WORK REQUIRED:
Copy out again, unchanged, the line that contains "58 323 3082" and every line after it down to the last line of the data.

Collected data:
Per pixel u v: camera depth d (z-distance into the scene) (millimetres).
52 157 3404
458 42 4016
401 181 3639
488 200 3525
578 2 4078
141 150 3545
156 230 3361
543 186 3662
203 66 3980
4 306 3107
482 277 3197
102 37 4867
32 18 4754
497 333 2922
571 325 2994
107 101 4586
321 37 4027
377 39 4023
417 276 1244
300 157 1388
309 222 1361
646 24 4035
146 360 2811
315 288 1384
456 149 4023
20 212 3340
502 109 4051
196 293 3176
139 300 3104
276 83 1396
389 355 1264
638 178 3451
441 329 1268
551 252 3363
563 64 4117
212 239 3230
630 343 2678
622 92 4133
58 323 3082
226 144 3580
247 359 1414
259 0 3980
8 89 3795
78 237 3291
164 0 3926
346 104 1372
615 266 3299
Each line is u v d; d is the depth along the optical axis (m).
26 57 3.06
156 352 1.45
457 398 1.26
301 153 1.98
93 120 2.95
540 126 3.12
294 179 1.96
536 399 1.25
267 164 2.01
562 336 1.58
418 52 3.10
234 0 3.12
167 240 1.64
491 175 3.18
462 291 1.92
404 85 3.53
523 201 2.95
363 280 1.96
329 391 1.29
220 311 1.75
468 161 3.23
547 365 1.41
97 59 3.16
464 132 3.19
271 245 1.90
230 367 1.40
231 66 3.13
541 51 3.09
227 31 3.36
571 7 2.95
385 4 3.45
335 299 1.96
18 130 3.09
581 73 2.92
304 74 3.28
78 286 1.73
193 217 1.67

WRITTEN SOLUTION:
58 323 3082
226 144 3580
247 359 1414
259 0 3980
8 89 3795
78 237 3291
164 0 3926
346 104 1372
615 266 3299
Each line is u v d; d is the depth along the optical axis (m).
26 57 3.06
156 352 1.45
457 398 1.26
301 153 1.98
93 120 2.95
540 126 3.12
294 179 1.96
536 399 1.25
267 164 2.01
562 336 1.58
418 52 3.10
234 0 3.12
167 240 1.64
491 175 3.18
462 291 1.92
404 85 3.53
523 201 2.95
363 280 1.96
329 391 1.29
220 311 1.75
468 161 3.23
547 365 1.41
97 59 3.16
464 132 3.19
271 245 1.90
230 367 1.40
231 66 3.13
541 51 3.09
227 31 3.36
571 7 2.95
385 4 3.45
335 299 1.96
18 130 3.09
581 73 2.92
304 74 3.28
78 286 1.73
193 217 1.67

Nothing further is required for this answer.